Machine-readable electronics designs
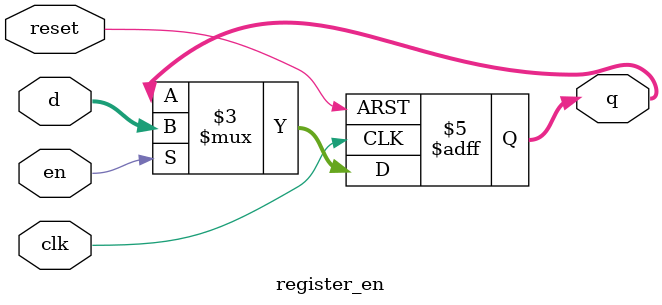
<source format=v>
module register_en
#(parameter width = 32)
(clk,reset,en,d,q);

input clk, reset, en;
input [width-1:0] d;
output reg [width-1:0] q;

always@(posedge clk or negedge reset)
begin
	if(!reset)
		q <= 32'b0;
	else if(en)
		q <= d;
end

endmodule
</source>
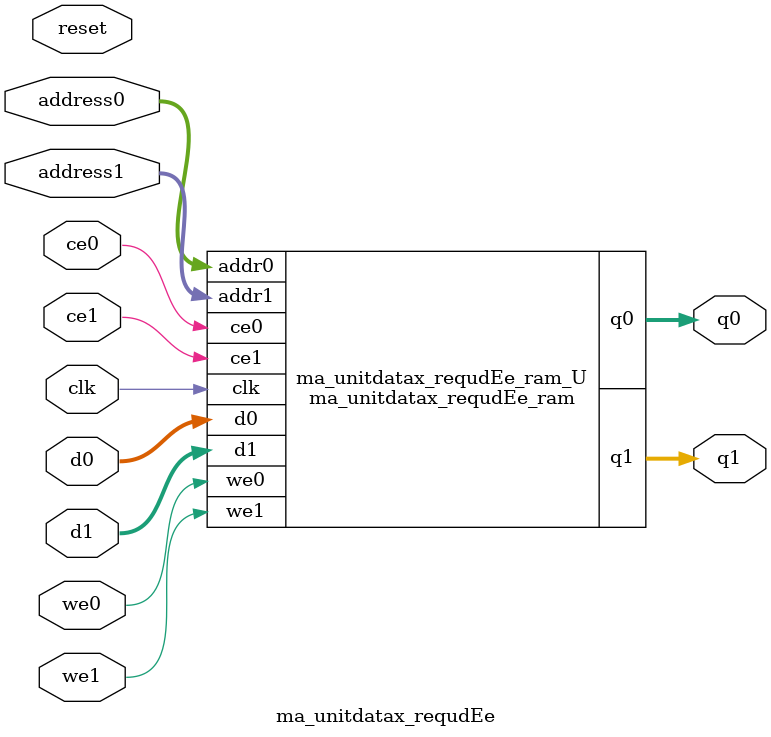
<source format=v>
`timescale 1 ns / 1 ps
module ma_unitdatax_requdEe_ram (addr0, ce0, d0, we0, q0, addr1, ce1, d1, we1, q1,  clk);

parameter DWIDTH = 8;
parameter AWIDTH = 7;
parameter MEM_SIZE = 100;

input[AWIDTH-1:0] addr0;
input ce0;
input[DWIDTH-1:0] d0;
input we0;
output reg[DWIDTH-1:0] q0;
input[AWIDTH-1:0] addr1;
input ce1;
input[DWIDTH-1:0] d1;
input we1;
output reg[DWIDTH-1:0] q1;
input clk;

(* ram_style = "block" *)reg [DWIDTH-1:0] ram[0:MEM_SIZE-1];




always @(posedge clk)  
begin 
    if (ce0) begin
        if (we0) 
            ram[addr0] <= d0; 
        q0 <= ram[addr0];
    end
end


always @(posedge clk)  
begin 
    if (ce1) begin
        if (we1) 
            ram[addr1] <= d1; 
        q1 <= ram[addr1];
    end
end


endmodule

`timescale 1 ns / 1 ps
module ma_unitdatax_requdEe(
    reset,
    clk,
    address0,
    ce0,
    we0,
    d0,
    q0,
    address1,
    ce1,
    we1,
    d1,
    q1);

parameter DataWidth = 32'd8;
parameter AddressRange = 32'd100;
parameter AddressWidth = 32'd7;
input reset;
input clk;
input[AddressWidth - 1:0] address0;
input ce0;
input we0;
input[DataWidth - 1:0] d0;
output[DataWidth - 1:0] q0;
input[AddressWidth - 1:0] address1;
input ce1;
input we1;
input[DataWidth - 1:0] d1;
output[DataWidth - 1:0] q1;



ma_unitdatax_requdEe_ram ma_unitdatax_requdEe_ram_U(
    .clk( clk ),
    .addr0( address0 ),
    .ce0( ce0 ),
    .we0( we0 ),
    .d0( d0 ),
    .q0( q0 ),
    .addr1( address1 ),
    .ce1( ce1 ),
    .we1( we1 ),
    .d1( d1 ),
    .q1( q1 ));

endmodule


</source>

ASSIGNED TASK
Would you repeat the lines from the one containing "input[AddressWidth - 1:0] address0;" through the end of the data, exactly, with nothing before or after them?

ANSWER TO THE PROBLEM
input[AddressWidth - 1:0] address0;
input ce0;
input we0;
input[DataWidth - 1:0] d0;
output[DataWidth - 1:0] q0;
input[AddressWidth - 1:0] address1;
input ce1;
input we1;
input[DataWidth - 1:0] d1;
output[DataWidth - 1:0] q1;



ma_unitdatax_requdEe_ram ma_unitdatax_requdEe_ram_U(
    .clk( clk ),
    .addr0( address0 ),
    .ce0( ce0 ),
    .we0( we0 ),
    .d0( d0 ),
    .q0( q0 ),
    .addr1( address1 ),
    .ce1( ce1 ),
    .we1( we1 ),
    .d1( d1 ),
    .q1( q1 ));

endmodule


</source>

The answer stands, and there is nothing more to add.